Brief: Reproduce verbatim the text read from each of the records below, omitting the pictures.

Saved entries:

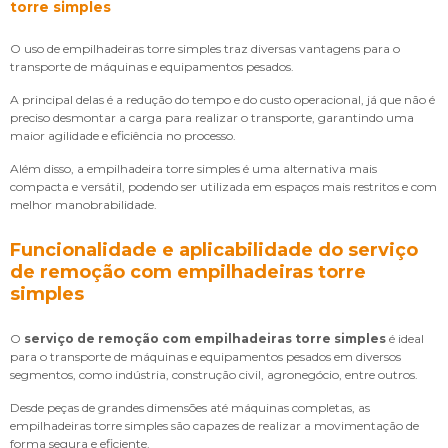
torre simples
O uso de empilhadeiras torre simples traz diversas vantagens para o
transporte de máquinas e equipamentos pesados.
A principal delas é a redução do tempo e do custo operacional, já que não é
preciso desmontar a carga para realizar o transporte, garantindo uma
maior agilidade e eficiência no processo.
Além disso, a empilhadeira torre simples é uma alternativa mais
compacta e versátil, podendo ser utilizada em espaços mais restritos e com
melhor manobrabilidade.
Funcionalidade e aplicabilidade do serviço
de remoção com empilhadeiras torre
simples
O
serviço de remoção com empilhadeiras torre simples
é ideal
para o transporte de máquinas e equipamentos pesados em diversos
segmentos, como indústria, construção civil, agronegócio, entre outros.
Desde peças de grandes dimensões até máquinas completas, as
empilhadeiras torre simples são capazes de realizar a movimentação de
forma segura e eficiente.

Response:
torre simples
O uso de empilhadeiras torre simples traz diversas vantagens para o
transporte de máquinas e equipamentos pesados.
A principal delas é a redução do tempo e do custo operacional, já que não é
preciso desmontar a carga para realizar o transporte, garantindo uma
maior agilidade e eficiência no processo.
Além disso, a empilhadeira torre simples é uma alternativa mais
compacta e versátil, podendo ser utilizada em espaços mais restritos e com
melhor manobrabilidade.
Funcionalidade e aplicabilidade do serviço
de remoção com empilhadeiras torre
simples
O
serviço de remoção com empilhadeiras torre simples
é ideal
para o transporte de máquinas e equipamentos pesados em diversos
segmentos, como indústria, construção civil, agronegócio, entre outros.
Desde peças de grandes dimensões até máquinas completas, as
empilhadeiras torre simples são capazes de realizar a movimentação de
forma segura e eficiente.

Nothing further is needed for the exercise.